Life is good for us and but we don’t really see or maybe even want to see what God sees.
With one step, Emily could have been run over by the traffic or the wrong person could have come along and taken her and we may have never seen her again.
Fortunately for Emily and for us God is watching over us and brings people or events  into our lives that save us.
In Emily’s case it was Marlene De Jong, a member of our home church in Pella, over twenty miles from where Emily was standing, recognized her and stopped, bringing Emily back to us.
That day, Marlene was Emily’s guardian angel.
God does watch over us and cares for us.
God sent someone to give life to the third group of people that Ezekiel was seeing too.
God sends some one to give us life also.
We find that there is a fourth group in God’s Word.
Did you see it when we read His Word?
Yes, there is a fourth group!
Praise God, there is a fourth group.
/(read verse 9-10)/  There is a vast army.
How did that happen?
God made it happen!
The breath of God made it happen.
What is the breath of God?
Where else have we heard of the breath of God?

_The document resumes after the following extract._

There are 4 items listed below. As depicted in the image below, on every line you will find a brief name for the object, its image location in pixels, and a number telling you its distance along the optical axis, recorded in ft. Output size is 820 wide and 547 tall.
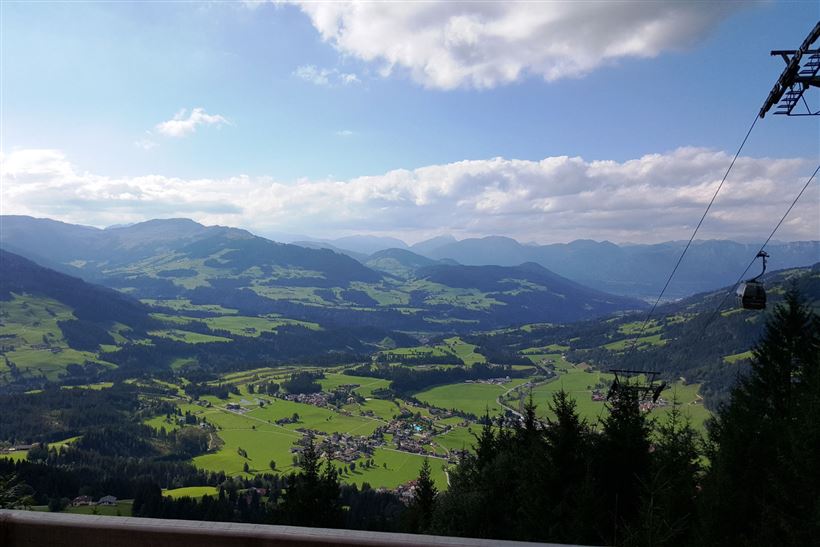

In Gen. 2:7 we read that “*the Lord God formed the man from the dust of the ground and BREATHED into his nostrils the BREATH OF LIFE, and the man became a LIVING BEING.”*
In John 20:21-22, we read these words as Jesus appeared to the disciples on Easter evening,* “Peace be with you!
As the Father has sent me, I am sending you.
And with that he BREATHED ON THEM and said, ‘Receive the Holy Spirit”.
*The breath of God is the Holy Spirit, and the Holy Spirit makes all the difference in us.
There is hope after all for every one of the first three groups.